▸ **Task to carry out**
Switch "maximum" to "highest" and write out the listing again with everything else unchanged. Leave the pictures out.

▸ **Records shown**
<<<<

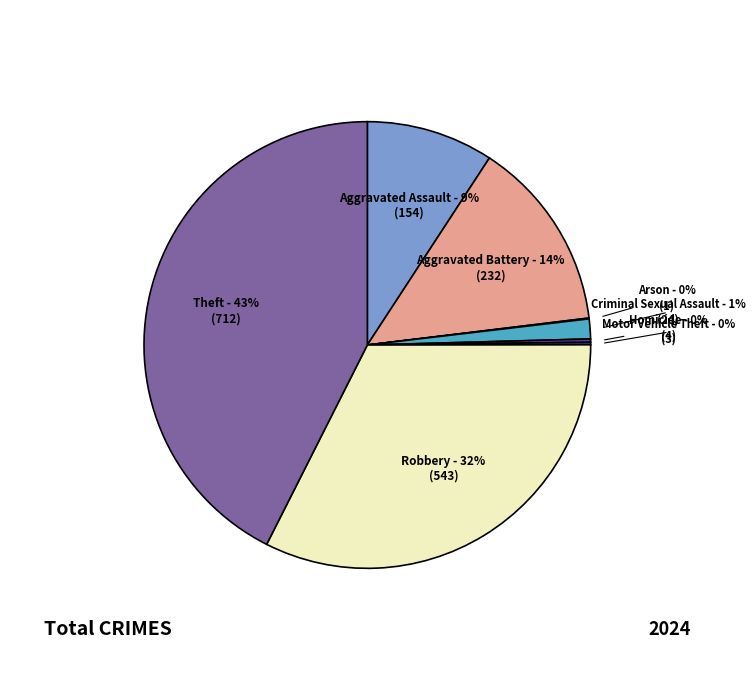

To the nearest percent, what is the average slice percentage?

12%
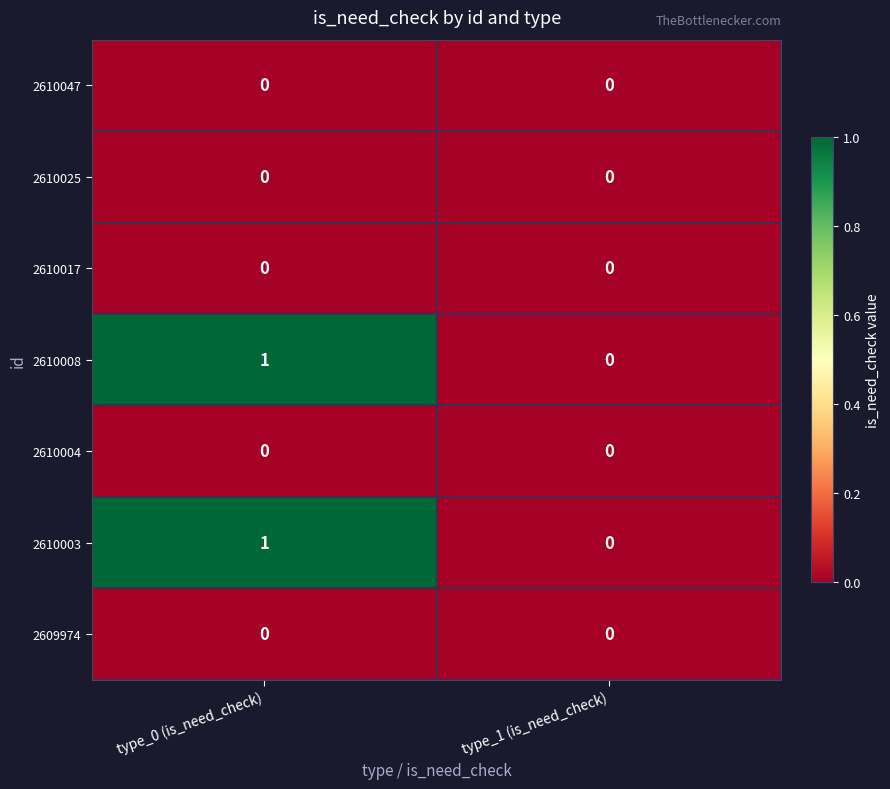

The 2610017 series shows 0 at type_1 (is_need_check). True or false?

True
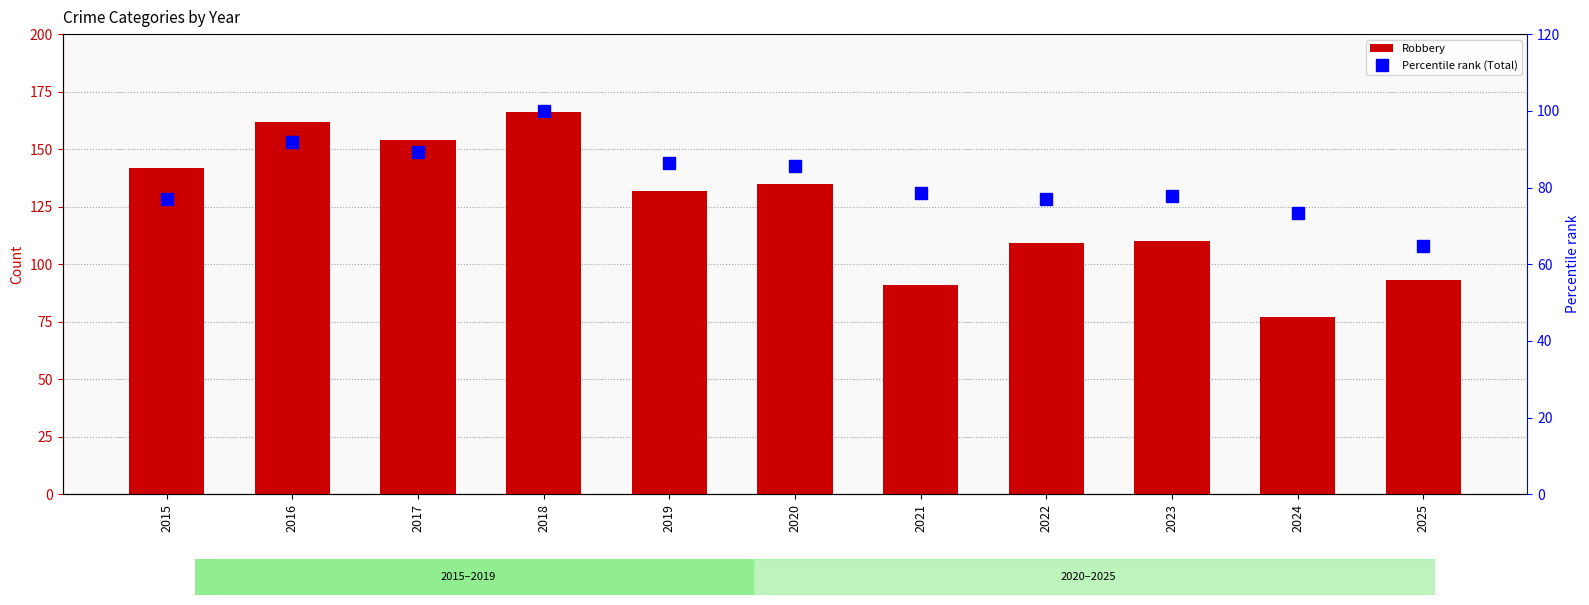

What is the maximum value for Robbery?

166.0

>>>>

▸ **Result**
To the nearest percent, what is the average slice percentage?

12%

The 2610017 series shows 0 at type_1 (is_need_check). True or false?

True

What is the highest value for Robbery?

166.0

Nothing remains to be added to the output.